Filter the lines below, keeping only those that contain the string "Interest". Treat uppercase and lowercase letters as different.

───── GIVEN RECORDS

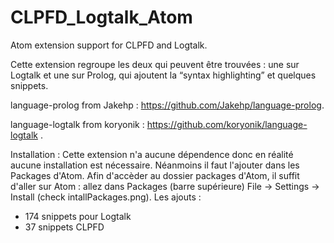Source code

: # CLPFD_Logtalk_Atom
Atom extension support for CLPFD and Logtalk.

Cette extension regroupe les deux qui peuvent être trouvées : une sur Logtalk et une sur Prolog,  qui ajoutent la “syntax highlighting”  et quelques snippets.

language-prolog from Jakehp : https://github.com/Jakehp/language-prolog.

language-logtalk from koryonik : https://github.com/koryonik/language-logtalk .

Installation :
Cette extension n'a aucune dépendence donc en réalité aucune installation est nécessaire. Néanmoins il faut l'ajouter dans les Packages d'Atom.
Afin d'accèder au dossier packages d'Atom, il suffit d'aller sur Atom : allez dans Packages (barre supérieure) File -> Settings -> Install (check intallPackages.png).
Les ajouts :
- 174 snippets pour Logtalk
- 37 snippets CLPFD

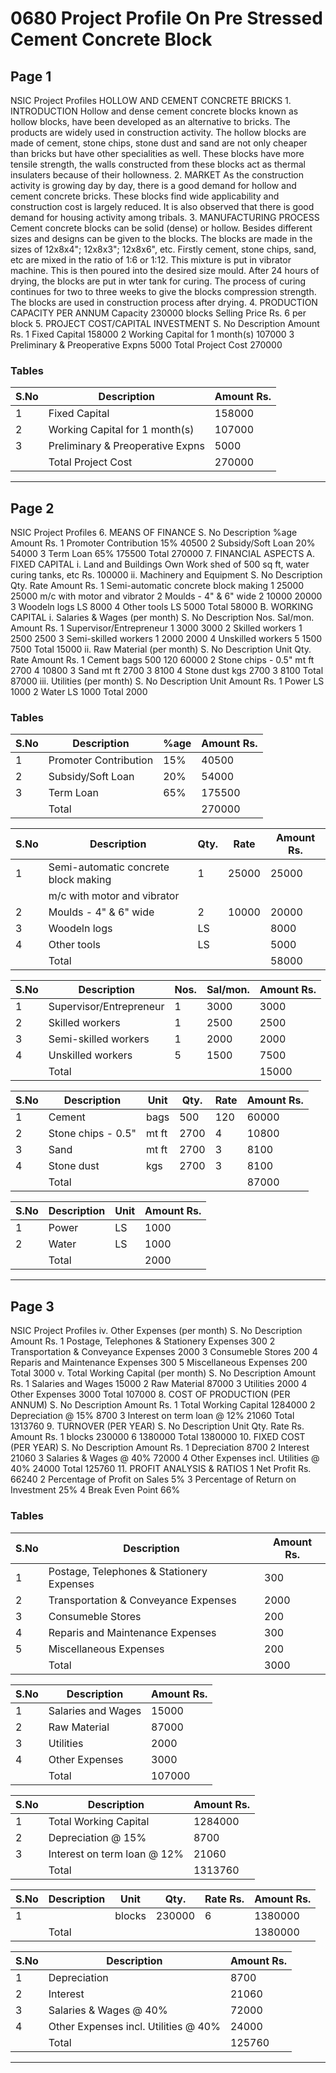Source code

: # 0680 Project Profile On Pre Stressed Cement Concrete Block

## Page 1

NSIC Project Profiles HOLLOW AND CEMENT CONCRETE BRICKS 1. INTRODUCTION Hollow and dense cement concrete blocks known as hollow blocks, have been developed as an alternative to bricks. The products are widely used in construction activity. The hollow blocks are made of cement, stone chips, stone dust and sand are not only cheaper than bricks but have other specialities as well. These blocks have more tensile strength, the walls constructed from these blocks act as thermal insulaters because of their hollowness. 2. MARKET As the construction activity is growing day by day, there is a good demand for hollow and cement concrete bricks. These blocks find wide applicability and construction cost is largely reduced. It is also observed that there is good demand for housing activity among tribals. 3. MANUFACTURING PROCESS Cement concrete blocks can be solid (dense) or hollow. Besides different sizes and designs can be given to the blocks. The blocks are made in the sizes of 12x8x4"; 12x8x3"; 12x8x6", etc. Firstly cement, stone chips, sand, etc are mixed in the ratio of 1:6 or 1:12. This mixture is put in vibrator machine. This is then poured into the desired size mould. After 24 hours of drying, the blocks are put in wter tank for curing. The process of curing continues for two to three weeks to give the blocks compression strength. The blocks are used in construction process after drying. 4. PRODUCTION CAPACITY PER ANNUM Capacity 230000 blocks Selling Price Rs. 6 per block 5. PROJECT COST/CAPITAL INVESTMENT S. No Description Amount Rs. 1 Fixed Capital 158000 2 Working Capital for 1 month(s) 107000 3 Preliminary & Preoperative Expns 5000 Total Project Cost 270000

### Tables

| S.No | Description | Amount Rs. |
|---|---|---|
| 1 | Fixed Capital | 158000 |
| 2 | Working Capital for 1 month(s) | 107000 |
| 3 | Preliminary & Preoperative Expns | 5000 |
|  | Total Project Cost | 270000 |

---

## Page 2

NSIC Project Profiles 6. MEANS OF FINANCE S. No Description %age Amount Rs. 1 Promoter Contribution 15% 40500 2 Subsidy/Soft Loan 20% 54000 3 Term Loan 65% 175500 Total 270000 7. FINANCIAL ASPECTS A. FIXED CAPITAL i. Land and Buildings Own Work shed of 500 sq ft, water curing tanks, etc Rs. 100000 ii. Machinery and Equipment S. No Description Qty. Rate Amount Rs. 1 Semi-automatic concrete block making 1 25000 25000 m/c with motor and vibrator 2 Moulds - 4" & 6" wide 2 10000 20000 3 Woodeln logs LS 8000 4 Other tools LS 5000 Total 58000 B. WORKING CAPITAL i. Salaries & Wages (per month) S. No Description Nos. Sal/mon. Amount Rs. 1 Supervisor/Entrepreneur 1 3000 3000 2 Skilled workers 1 2500 2500 3 Semi-skilled workers 1 2000 2000 4 Unskilled workers 5 1500 7500 Total 15000 ii. Raw Material (per month) S. No Description Unit Qty. Rate Amount Rs. 1 Cement bags 500 120 60000 2 Stone chips - 0.5" mt ft 2700 4 10800 3 Sand mt ft 2700 3 8100 4 Stone dust kgs 2700 3 8100 Total 87000 iii. Utilities (per month) S. No Description Unit Amount Rs. 1 Power LS 1000 2 Water LS 1000 Total 2000

### Tables

| S.No | Description | %age | Amount Rs. |
|---|---|---|---|
| 1 | Promoter Contribution | 15% | 40500 |
| 2 | Subsidy/Soft Loan | 20% | 54000 |
| 3 | Term Loan | 65% | 175500 |
|  | Total |  | 270000 |

| S.No | Description | Qty. | Rate | Amount Rs. |
|---|---|---|---|---|
| 1 | Semi-automatic concrete block making | 1 | 25000 | 25000 |
|  | m/c with motor and vibrator |  |  |  |
| 2 | Moulds - 4" & 6" wide | 2 | 10000 | 20000 |
| 3 | Woodeln logs | LS |  | 8000 |
| 4 | Other tools | LS |  | 5000 |
|  | Total |  |  | 58000 |

| S.No | Description | Nos. | Sal/mon. | Amount Rs. |
|---|---|---|---|---|
| 1 | Supervisor/Entrepreneur | 1 | 3000 | 3000 |
| 2 | Skilled workers | 1 | 2500 | 2500 |
| 3 | Semi-skilled workers | 1 | 2000 | 2000 |
| 4 | Unskilled workers | 5 | 1500 | 7500 |
|  | Total |  |  | 15000 |

| S.No | Description | Unit | Qty. | Rate | Amount Rs. |
|---|---|---|---|---|---|
| 1 | Cement | bags | 500 | 120 | 60000 |
| 2 | Stone chips - 0.5" | mt ft | 2700 | 4 | 10800 |
| 3 | Sand | mt ft | 2700 | 3 | 8100 |
| 4 | Stone dust | kgs | 2700 | 3 | 8100 |
|  | Total |  |  |  | 87000 |

| S.No | Description | Unit | Amount Rs. |
|---|---|---|---|
| 1 | Power | LS | 1000 |
| 2 | Water | LS | 1000 |
|  | Total |  | 2000 |

---

## Page 3

NSIC Project Profiles iv. Other Expenses (per month) S. No Description Amount Rs. 1 Postage, Telephones & Stationery Expenses 300 2 Transportation & Conveyance Expenses 2000 3 Consumeble Stores 200 4 Reparis and Maintenance Expenses 300 5 Miscellaneous Expenses 200 Total 3000 v. Total Working Capital (per month) S. No Description Amount Rs. 1 Salaries and Wages 15000 2 Raw Material 87000 3 Utilities 2000 4 Other Expenses 3000 Total 107000 8. COST OF PRODUCTION (PER ANNUM) S. No Description Amount Rs. 1 Total Working Capital 1284000 2 Depreciation @ 15% 8700 3 Interest on term loan @ 12% 21060 Total 1313760 9. TURNOVER (PER YEAR) S. No Description Unit Qty. Rate Rs. Amount Rs. 1 blocks 230000 6 1380000 Total 1380000 10. FIXED COST (PER YEAR) S. No Description Amount Rs. 1 Depreciation 8700 2 Interest 21060 3 Salaries & Wages @ 40% 72000 4 Other Expenses incl. Utilities @ 40% 24000 Total 125760 11. PROFIT ANALYSIS & RATIOS 1 Net Profit Rs. 66240 2 Percentage of Profit on Sales 5% 3 Percentage of Return on Investment 25% 4 Break Even Point 66%

### Tables

| S.No | Description | Amount Rs. |
|---|---|---|
| 1 | Postage, Telephones & Stationery Expenses | 300 |
| 2 | Transportation & Conveyance Expenses | 2000 |
| 3 | Consumeble Stores | 200 |
| 4 | Reparis and Maintenance Expenses | 300 |
| 5 | Miscellaneous Expenses | 200 |
|  | Total | 3000 |

| S.No | Description | Amount Rs. |
|---|---|---|
| 1 | Salaries and Wages | 15000 |
| 2 | Raw Material | 87000 |
| 3 | Utilities | 2000 |
| 4 | Other Expenses | 3000 |
|  | Total | 107000 |

| S.No | Description | Amount Rs. |
|---|---|---|
| 1 | Total Working Capital | 1284000 |
| 2 | Depreciation @ 15% | 8700 |
| 3 | Interest on term loan @ 12% | 21060 |
|  | Total | 1313760 |

| S.No | Description | Unit | Qty. | Rate Rs. | Amount Rs. |
|---|---|---|---|---|---|
| 1 |  | blocks | 230000 | 6 | 1380000 |
|  | Total |  |  |  | 1380000 |

| S.No | Description | Amount Rs. |
|---|---|---|
| 1 | Depreciation | 8700 |
| 2 | Interest | 21060 |
| 3 | Salaries & Wages @ 40% | 72000 |
| 4 | Other Expenses incl. Utilities @ 40% | 24000 |
|  | Total | 125760 |

---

──────────

◆ **ANSWER TO THE EXERCISE**
NSIC Project Profiles iv. Other Expenses (per month) S. No Description Amount Rs. 1 Postage, Telephones & Stationery Expenses 300 2 Transportation & Conveyance Expenses 2000 3 Consumeble Stores 200 4 Reparis and Maintenance Expenses 300 5 Miscellaneous Expenses 200 Total 3000 v. Total Working Capital (per month) S. No Description Amount Rs. 1 Salaries and Wages 15000 2 Raw Material 87000 3 Utilities 2000 4 Other Expenses 3000 Total 107000 8. COST OF PRODUCTION (PER ANNUM) S. No Description Amount Rs. 1 Total Working Capital 1284000 2 Depreciation @ 15% 8700 3 Interest on term loan @ 12% 21060 Total 1313760 9. TURNOVER (PER YEAR) S. No Description Unit Qty. Rate Rs. Amount Rs. 1 blocks 230000 6 1380000 Total 1380000 10. FIXED COST (PER YEAR) S. No Description Amount Rs. 1 Depreciation 8700 2 Interest 21060 3 Salaries & Wages @ 40% 72000 4 Other Expenses incl. Utilities @ 40% 24000 Total 125760 11. PROFIT ANALYSIS & RATIOS 1 Net Profit Rs. 66240 2 Percentage of Profit on Sales 5% 3 Percentage of Return on Investment 25% 4 Break Even Point 66%
| 3 | Interest on term loan @ 12% | 21060 |
| 2 | Interest | 21060 |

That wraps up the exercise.